Benchmarking on two established atlases, TCellLandscape and TCellMap, confirmed its effectiveness in both zero-shot and full-shot transfer learning modes. Unlike other methods, scAtlasVAE incorporates independent predictors of individual cell subtypes, allowing for better placement of annotations across datasets.
Using this framework, we clustered CD8+ T cells into 18 subtypes: naïve T cells, central/effector memory T cells, recently activated effector T cells, mucosa-associated invariant T (MAIT) cells, and innate T-cells were grouped into eight major categories, including: highly cytotoxic cells (ILTCK), tissue-resident memory T cells, exhausted T cells (Tex), and proliferating cells. Integration between atlases validated these subtypes and revealed novel populations such as ILTCK-like cells (ILTCK-LC). Paired TCR analysis showed decreased diversity and increased clonal expansion in disease states and tumors. Among the depleted T cells, three subtypes (GZMK+, ITGAE+, and XBP1+) exhibit distinct transcriptomic profiles and tumor-specific enrichment, reflecting their diverse roles in cancer immunity.
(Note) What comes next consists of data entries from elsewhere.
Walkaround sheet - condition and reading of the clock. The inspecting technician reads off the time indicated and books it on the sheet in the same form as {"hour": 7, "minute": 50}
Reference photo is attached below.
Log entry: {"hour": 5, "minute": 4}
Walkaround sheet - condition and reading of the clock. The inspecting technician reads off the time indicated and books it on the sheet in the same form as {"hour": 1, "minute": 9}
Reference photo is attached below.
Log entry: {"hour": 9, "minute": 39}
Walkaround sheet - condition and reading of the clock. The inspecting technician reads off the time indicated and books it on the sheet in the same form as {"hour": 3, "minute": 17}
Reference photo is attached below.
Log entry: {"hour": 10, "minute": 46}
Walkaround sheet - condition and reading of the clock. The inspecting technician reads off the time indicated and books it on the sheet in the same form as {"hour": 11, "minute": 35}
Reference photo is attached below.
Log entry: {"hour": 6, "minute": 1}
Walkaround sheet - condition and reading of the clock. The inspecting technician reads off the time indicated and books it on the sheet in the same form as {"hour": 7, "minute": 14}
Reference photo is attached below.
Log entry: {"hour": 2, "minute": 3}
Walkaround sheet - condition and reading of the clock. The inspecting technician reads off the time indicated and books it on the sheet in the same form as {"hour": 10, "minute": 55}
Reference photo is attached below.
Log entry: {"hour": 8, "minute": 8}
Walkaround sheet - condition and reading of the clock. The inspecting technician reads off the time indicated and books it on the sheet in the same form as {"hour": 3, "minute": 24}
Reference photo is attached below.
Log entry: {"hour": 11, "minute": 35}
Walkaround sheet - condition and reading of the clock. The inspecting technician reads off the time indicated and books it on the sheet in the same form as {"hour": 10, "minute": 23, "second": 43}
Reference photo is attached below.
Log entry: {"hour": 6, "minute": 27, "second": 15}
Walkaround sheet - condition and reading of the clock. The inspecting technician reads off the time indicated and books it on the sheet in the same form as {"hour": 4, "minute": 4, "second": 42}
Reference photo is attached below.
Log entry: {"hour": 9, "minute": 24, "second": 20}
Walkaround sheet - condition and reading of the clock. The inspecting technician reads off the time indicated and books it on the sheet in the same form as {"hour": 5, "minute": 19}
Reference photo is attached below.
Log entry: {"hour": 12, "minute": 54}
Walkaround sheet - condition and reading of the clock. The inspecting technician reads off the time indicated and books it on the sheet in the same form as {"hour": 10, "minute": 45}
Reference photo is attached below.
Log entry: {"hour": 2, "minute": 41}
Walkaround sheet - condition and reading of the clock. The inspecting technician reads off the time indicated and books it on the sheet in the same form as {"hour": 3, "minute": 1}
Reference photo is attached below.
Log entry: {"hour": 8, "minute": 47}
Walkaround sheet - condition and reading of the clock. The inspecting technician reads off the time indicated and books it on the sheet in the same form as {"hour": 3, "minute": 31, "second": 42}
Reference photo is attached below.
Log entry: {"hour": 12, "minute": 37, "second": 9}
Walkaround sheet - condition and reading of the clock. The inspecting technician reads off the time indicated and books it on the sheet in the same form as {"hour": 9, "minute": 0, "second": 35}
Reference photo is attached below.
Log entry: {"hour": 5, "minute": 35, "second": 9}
Clonotype sharing revealed that GZMK+ Tex cells share clonotypes with both tissue-resident and circulating subtypes, whereas ITGAE+ and XBP1+ Tex cells have a more restricted sharing pattern . High-resolution analysis identified Tex subtypes such as ISG+, DUSP1+, TCF7+, and TNFRSF9+ cells. CPI-induced inflammation (irAE) was shown to be dominated by ITGAE+ Tex cells, which is different from autoimmune inflammation. ITGAE+ Tex cells exhibited enhanced cytotoxic pathways.
The scAtlasVAE model successfully annotated external datasets, confirmed the alignment of Tex subtypes across the atlas, and highlighted similarities between irAE inflammation and cancer TILs. Clonotype sharing between ILTCK-LC and MAIT cells suggested functional diversity.
Limitations of this study include reliance on user-defined annotations for rare subtypes, limited applicability to CD8+ T cells, and the need for experimental validation of newly defined subtypes.
conclusion
In conclusion, the TCR integrated atlas and scAtlasVAE developed in this study provide a valuable resource to study CD8 + T cell heterogeneity and dynamics. These enable integration between datasets and enhance insight into diverse biological systems.